Case StudyPartner Page

Our client planned to migrate millions of digital client-matter files to a DMS. Missing data would have required thousands of manual classification hours, so we worked to build text extraction and machine learning models to efficiently and accurately classify documents. Our solution saved the law firm time and money on a successful digital migration.


Our client is one of the largest global legal firms in the world. This firm, located in the United States, has over 850 attorneys, nearly half of whom are spread worldwide. Their attorneys speak 60 distinct languages and practice law in the United States, United Kingdom, France, Germany, Italy, Hong Kong, the Organization for the Harmonization of Corporate Law in Africa (OHADA), and Saudi Arabia.
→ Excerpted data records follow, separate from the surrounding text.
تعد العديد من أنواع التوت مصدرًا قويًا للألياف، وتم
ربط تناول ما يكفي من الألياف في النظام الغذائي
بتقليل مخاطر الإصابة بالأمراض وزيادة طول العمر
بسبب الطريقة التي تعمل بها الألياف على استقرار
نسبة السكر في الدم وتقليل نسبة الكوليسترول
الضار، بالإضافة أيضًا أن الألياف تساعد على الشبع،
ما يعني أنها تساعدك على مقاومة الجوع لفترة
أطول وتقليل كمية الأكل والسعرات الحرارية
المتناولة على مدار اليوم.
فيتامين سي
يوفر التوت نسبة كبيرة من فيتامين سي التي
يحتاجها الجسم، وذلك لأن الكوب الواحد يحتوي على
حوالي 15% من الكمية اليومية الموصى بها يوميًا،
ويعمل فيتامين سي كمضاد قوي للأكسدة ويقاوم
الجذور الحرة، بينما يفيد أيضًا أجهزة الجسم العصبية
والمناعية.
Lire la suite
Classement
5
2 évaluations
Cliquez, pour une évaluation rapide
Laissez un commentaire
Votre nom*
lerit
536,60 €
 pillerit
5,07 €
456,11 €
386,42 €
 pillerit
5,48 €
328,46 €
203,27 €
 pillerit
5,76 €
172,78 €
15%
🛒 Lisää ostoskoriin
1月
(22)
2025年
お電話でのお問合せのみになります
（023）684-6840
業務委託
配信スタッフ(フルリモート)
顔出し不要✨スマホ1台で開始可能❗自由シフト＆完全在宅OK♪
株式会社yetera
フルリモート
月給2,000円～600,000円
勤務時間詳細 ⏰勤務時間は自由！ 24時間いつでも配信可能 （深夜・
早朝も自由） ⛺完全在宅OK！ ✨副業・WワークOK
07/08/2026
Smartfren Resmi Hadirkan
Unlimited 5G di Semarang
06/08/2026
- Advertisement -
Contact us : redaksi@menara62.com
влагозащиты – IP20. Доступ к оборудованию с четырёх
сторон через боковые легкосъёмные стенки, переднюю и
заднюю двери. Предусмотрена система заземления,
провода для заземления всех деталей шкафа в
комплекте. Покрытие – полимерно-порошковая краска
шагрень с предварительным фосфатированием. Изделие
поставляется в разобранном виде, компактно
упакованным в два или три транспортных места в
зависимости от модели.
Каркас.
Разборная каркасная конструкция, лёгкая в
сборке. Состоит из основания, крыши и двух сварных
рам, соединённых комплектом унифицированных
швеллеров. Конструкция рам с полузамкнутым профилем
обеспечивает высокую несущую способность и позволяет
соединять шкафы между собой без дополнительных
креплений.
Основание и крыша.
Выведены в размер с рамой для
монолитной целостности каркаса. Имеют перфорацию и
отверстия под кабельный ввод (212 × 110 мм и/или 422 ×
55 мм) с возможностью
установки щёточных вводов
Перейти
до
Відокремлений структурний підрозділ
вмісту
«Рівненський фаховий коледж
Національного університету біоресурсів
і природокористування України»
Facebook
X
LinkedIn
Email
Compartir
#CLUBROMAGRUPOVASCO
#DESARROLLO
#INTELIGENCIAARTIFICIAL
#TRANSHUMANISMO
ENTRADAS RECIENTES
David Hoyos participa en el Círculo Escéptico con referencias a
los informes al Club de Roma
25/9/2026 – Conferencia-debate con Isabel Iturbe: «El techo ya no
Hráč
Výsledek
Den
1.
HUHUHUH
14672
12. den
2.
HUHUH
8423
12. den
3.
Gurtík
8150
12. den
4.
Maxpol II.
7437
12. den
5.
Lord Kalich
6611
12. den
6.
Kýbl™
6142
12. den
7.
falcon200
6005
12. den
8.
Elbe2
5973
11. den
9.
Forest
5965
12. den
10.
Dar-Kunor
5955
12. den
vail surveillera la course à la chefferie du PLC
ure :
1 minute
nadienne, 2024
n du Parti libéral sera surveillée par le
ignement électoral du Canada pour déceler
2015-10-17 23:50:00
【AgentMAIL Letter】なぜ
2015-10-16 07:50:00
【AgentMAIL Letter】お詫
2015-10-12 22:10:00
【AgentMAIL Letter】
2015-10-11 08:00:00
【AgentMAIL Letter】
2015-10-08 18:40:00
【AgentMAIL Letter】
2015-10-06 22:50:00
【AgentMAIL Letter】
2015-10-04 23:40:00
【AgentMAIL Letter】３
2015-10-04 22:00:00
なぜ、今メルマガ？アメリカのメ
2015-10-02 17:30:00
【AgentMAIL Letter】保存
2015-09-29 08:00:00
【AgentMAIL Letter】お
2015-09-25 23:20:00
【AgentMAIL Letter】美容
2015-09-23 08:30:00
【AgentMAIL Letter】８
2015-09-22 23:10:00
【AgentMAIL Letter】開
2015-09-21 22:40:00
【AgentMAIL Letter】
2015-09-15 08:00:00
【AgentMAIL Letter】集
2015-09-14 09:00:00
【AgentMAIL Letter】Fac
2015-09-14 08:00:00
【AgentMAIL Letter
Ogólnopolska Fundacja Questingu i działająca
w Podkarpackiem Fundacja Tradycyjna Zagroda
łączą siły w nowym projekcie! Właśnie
The firm had accumulated several decades of client and matter files: millions of digital documents stored in various filing systems. The ability to provide premier commercial advice to help clients achieve their ambitions hinges on vast legal knowledge and industry expertise as well as reliable access to past and present documents. Therefore, to improve client services through enhanced data security and retrieval, the firm decided to move all digital files to a formal Document Management System (DMS).
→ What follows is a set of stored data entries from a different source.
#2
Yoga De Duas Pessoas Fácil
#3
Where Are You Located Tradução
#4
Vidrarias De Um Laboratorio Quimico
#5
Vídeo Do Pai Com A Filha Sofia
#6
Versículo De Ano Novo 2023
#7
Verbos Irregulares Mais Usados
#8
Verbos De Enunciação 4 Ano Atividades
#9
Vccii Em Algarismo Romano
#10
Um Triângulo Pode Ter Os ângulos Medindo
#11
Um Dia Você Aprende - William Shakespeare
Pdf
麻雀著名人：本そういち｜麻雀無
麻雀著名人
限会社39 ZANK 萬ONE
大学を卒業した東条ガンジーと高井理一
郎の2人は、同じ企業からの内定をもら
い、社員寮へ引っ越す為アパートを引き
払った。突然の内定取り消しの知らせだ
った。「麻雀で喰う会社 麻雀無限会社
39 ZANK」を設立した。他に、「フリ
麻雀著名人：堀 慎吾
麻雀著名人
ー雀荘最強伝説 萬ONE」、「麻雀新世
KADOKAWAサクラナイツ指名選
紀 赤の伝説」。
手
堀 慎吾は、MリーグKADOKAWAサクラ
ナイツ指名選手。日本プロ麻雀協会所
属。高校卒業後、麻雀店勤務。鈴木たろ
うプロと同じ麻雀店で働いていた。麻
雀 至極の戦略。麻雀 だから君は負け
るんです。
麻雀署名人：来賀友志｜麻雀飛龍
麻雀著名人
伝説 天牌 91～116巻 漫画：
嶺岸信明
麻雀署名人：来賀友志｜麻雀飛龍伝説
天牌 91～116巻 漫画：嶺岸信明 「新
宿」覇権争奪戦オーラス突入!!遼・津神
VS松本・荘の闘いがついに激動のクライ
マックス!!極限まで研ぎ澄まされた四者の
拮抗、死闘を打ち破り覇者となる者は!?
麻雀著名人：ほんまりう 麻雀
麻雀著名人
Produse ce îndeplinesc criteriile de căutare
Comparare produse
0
As the Chief Information Officer (CIO) and his team began planning the migration of these files to a DMS, they discovered many files were missing client and matter metadata. While the DMS alone would improve security and control, without identifiers for the client and matter attached to each file, the DMS’s utility would be limited. The information technology (IT) department determined a manual approach, tagging and classifying documents “by hand” would be too costly and overwhelming. Instead, they partnered with us to investigate how a machine learning system could efficiently identify the client and matter for the document.


Our initial approach began with a proof of concept (POC). We developed a machine learning system that takes as input a corpus of documents, one folder per client-matter, and produces as output a model that:

  • Probabilistically maps folders (and documents within) to client-matters;
  • Identifies supporting evidence in the documents for the mapping and;
  • Operates at a reasonable and measurable level of accuracy.

The POC took as input a set of folders containing documents in various formats, including Word, PDF, and Excel. Our team used Apache Tika to extract the text content from each document. Then we extracted named entities (i.e., people, places, and organizations) from that content. The documents were then represented as bags of words and named entities. These bags could be used to find the most similar row(s) in a spreadsheet that contained metadata about every client matter. The top K most similar client matters were surfaced for a final human verification step. We also developed an innovative method for extracting and matching the text snippets to make verification must faster and easier.

How Smart Content and Machine Learning Helped

We built a model with over 80% accuracy in identifying the correct client and matters for a given document.  Based on the POC results, our client asked us to build out a production-ready system so they can prepare for complete digital document migration to the new DMS within a fiscal quarter.